(Beginning of TEXT BLOCK)

Therefore, the activated and senescent status of T-cells present in SLE patients could generate CD3 + -Ex with different effects than those derived from healthy T-cells. However, whereas circulating levels of CD3 + -Ex levels were unchanged, T-cell number was significantly reduced in patients [2.22 (0.75) vs. 1.32 (0.77) × 10 3 cells/µl, p < 0.001]. Actually, after normalizing exosome levels with absolute T-cell and monocyte counts, a significant increase of CD3 + -Ex was observed in SLE patients compared with controls ( Figure 1E) .

Curiously, in spite of the lack of differences between patients and controls, CD3 + -Ex levels were directly correlated in both groups with CD4 + CD28 null cells (p < 0.05), a population strikingly increased in SLE. Moreover, CD4 + CD28 null cells showed a similar behavior than CD3 + -Ex, displaying negative correlations with most activated cell populations in controls, but being positive in SLE patients. Furthermore, CD3 + -Ex were correlated in patients with the CD25 expression in CD4 + CD28 null cells (ρ = 0.261, p = 0.031), independently of disease activity and duration, sex and age [B (95% CI): 1.516 (0.150, 2.882), p = 0.030]. In fact, CD25 expression was significantly increased in CD4 + CD28 null cells from SLE patients compared to controls (p = 0.008). Accordingly, the SLE group displayed an augmented proportion of CD4 + CD28 null cells expressing CD25 (CD25 + CD28 null ) compared with controls (9.77 vs. 5.95%, p = 0.002). Interestingly, the percentage of CD25 + CD28 null cells in controls was related to IFNα serum levels (ρ = 0.369, p = 0.038), thus suggesting that a continuous IFN-signaling could be involved in the activation of senescent-T cells in SLE.

(End of TEXT BLOCK)

## WORK TO BE COMPLETED
Reproduce the passage from the text on T-cell exosomes in lupus, starting at "Therefore, the activated" and ending at "Figure 1E) .".

(Beginning of DATASET RECORDS)

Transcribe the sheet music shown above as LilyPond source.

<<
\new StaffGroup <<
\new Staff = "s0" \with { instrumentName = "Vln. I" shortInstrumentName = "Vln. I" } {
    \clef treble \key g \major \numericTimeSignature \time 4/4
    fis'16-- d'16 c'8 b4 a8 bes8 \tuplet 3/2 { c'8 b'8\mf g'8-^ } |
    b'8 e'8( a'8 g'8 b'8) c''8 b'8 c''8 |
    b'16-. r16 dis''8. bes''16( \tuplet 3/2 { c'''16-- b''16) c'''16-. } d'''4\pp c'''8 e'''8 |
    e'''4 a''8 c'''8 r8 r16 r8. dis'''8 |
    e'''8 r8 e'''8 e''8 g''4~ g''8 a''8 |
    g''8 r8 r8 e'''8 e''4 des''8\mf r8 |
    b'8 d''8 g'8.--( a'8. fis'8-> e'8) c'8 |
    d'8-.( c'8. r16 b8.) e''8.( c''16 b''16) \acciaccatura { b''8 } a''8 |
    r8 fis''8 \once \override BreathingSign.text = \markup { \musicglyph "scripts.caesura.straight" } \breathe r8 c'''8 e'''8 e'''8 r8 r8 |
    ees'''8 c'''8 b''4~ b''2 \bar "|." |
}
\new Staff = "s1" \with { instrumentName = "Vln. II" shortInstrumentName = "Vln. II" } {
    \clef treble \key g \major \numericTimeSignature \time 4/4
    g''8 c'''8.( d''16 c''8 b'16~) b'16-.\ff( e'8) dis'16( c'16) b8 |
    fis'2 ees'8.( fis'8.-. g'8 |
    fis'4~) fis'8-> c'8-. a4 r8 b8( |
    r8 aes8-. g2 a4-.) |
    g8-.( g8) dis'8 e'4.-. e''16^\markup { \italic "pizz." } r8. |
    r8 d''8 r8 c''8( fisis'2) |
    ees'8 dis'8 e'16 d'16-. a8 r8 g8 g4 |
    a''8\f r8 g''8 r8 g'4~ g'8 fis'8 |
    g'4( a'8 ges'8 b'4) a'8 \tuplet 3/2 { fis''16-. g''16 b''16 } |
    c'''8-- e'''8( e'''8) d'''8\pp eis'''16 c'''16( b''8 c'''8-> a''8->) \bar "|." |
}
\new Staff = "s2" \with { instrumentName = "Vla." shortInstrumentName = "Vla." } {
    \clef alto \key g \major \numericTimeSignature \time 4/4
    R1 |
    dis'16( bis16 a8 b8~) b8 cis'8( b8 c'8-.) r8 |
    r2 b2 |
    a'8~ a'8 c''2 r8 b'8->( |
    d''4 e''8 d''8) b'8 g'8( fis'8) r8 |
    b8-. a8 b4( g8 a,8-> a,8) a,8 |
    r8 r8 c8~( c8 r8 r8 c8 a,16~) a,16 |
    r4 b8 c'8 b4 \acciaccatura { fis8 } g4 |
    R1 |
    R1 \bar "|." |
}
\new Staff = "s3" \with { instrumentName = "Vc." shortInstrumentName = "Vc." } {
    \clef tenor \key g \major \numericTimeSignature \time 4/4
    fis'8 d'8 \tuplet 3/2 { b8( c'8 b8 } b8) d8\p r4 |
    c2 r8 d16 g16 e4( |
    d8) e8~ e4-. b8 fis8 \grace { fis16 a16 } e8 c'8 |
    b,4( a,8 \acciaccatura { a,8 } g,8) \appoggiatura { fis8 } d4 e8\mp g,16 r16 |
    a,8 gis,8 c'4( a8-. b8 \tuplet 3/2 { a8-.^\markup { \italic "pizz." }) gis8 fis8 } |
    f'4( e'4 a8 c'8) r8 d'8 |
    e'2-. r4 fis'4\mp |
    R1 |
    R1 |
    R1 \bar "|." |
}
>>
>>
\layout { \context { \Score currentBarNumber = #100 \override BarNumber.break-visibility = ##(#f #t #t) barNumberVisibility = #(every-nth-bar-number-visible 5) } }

(End of DATASET RECORDS)

## RESPONSE
Therefore, the activated and senescent status of T-cells present in SLE patients could generate CD3 + -Ex with different effects than those derived from healthy T-cells. However, whereas circulating levels of CD3 + -Ex levels were unchanged, T-cell number was significantly reduced in patients [2.22 (0.75) vs. 1.32 (0.77) × 10 3 cells/µl, p < 0.001]. Actually, after normalizing exosome levels with absolute T-cell and monocyte counts, a significant increase of CD3 + -Ex was observed in SLE patients compared with controls ( Figure 1E) .